_WORK ORDER_:
An acceptable answer repeats exactly the line with "left front paw: (1048, 749)" and each line after it through the end of the entries, and includes nothing else.

[Limb landmark coordinates]
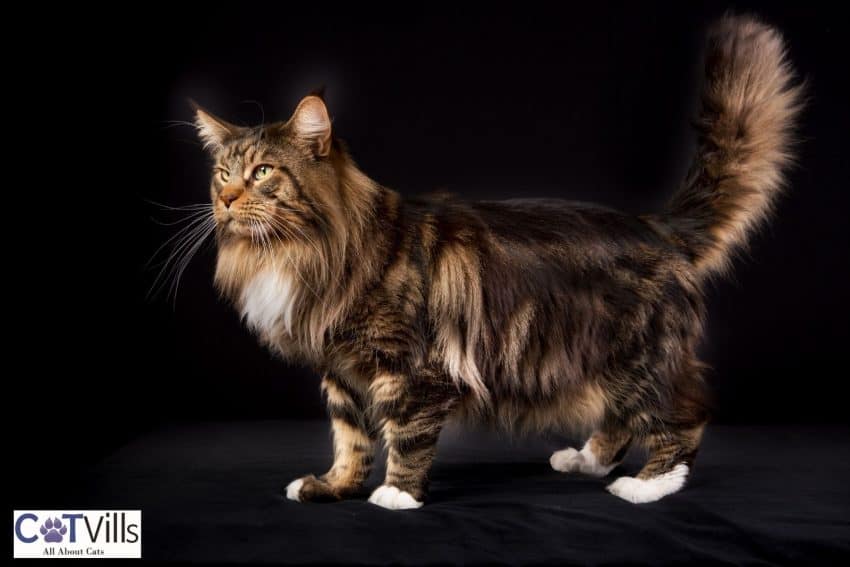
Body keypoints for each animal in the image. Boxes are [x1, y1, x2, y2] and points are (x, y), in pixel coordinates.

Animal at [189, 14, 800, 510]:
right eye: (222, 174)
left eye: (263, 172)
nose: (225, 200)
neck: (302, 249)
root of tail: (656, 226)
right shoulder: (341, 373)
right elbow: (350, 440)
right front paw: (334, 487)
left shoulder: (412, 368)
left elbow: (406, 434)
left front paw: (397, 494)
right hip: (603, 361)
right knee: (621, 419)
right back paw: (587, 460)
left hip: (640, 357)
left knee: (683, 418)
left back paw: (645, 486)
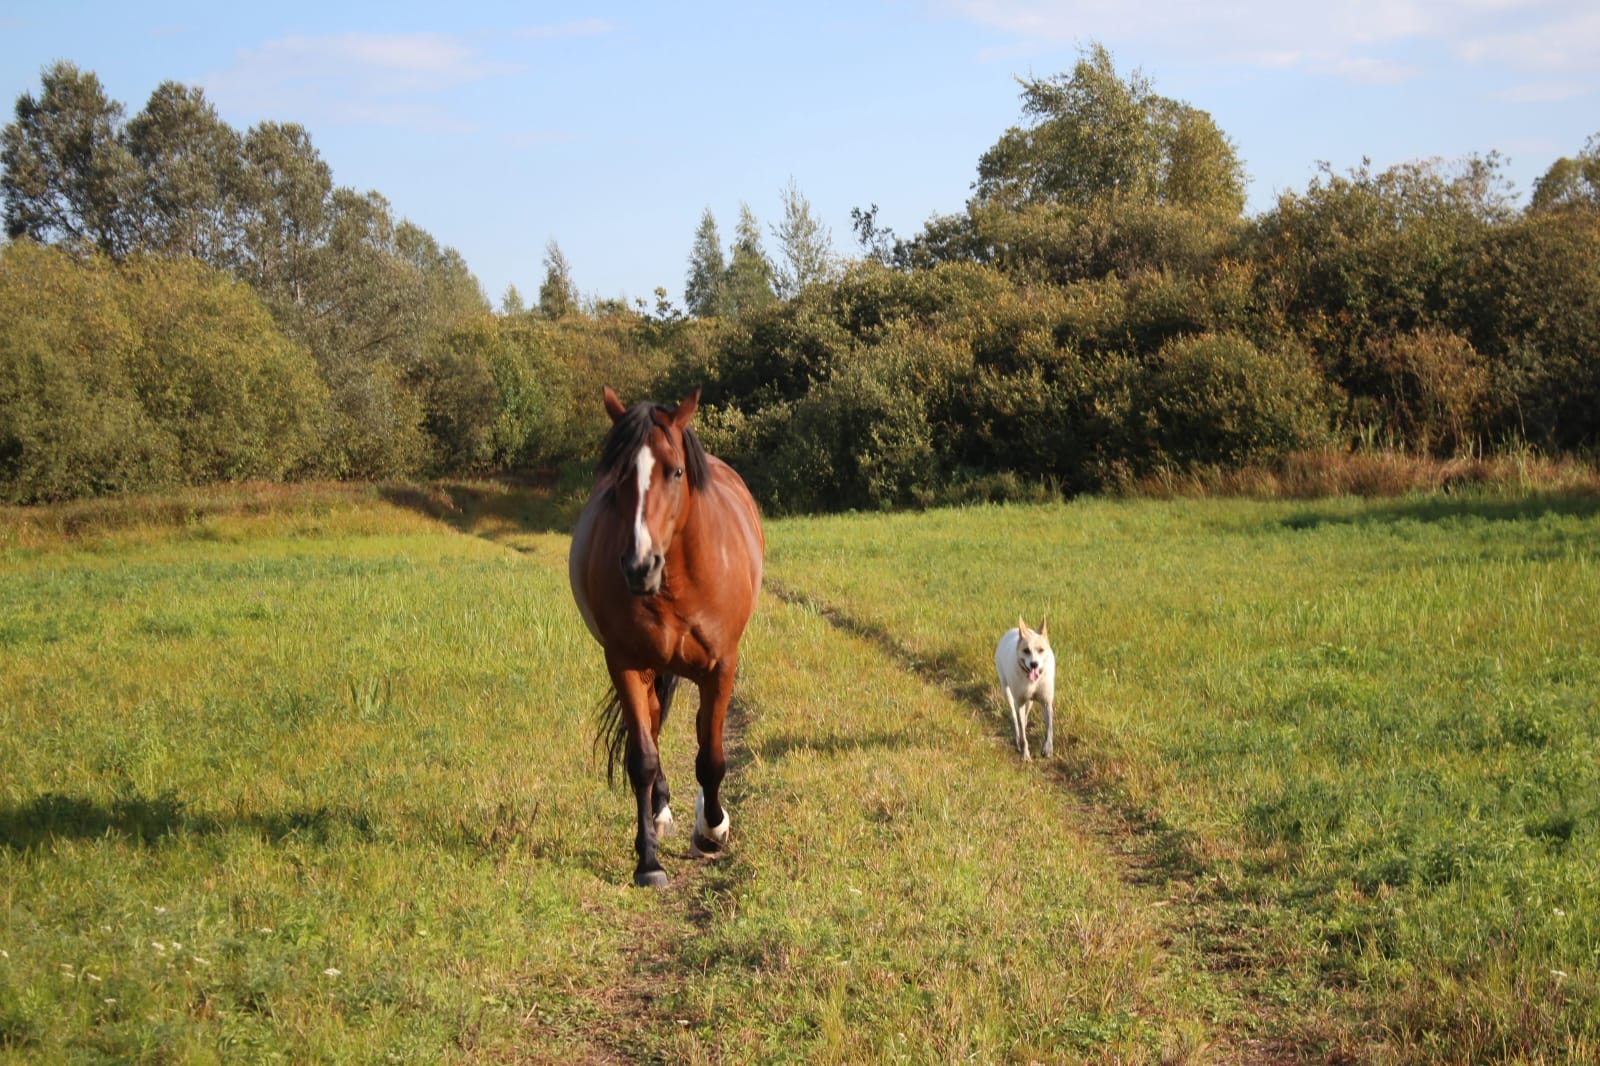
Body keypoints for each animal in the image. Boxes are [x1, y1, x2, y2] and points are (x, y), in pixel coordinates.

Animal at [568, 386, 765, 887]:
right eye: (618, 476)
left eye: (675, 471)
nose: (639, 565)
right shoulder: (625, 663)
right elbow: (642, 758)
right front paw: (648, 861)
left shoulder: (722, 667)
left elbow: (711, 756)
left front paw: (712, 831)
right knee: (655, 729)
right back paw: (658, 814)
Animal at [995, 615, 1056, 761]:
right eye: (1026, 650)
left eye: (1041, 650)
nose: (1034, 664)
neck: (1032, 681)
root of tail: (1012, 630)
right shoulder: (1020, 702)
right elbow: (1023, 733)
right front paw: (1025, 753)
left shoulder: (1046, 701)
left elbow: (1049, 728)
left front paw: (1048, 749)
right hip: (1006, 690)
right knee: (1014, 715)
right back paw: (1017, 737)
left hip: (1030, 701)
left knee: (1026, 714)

_REPLY_:
left front paw: (1048, 749)
right hip: (1006, 690)
right knee: (1014, 715)
right back paw: (1017, 737)
left hip: (1030, 701)
left knee: (1026, 714)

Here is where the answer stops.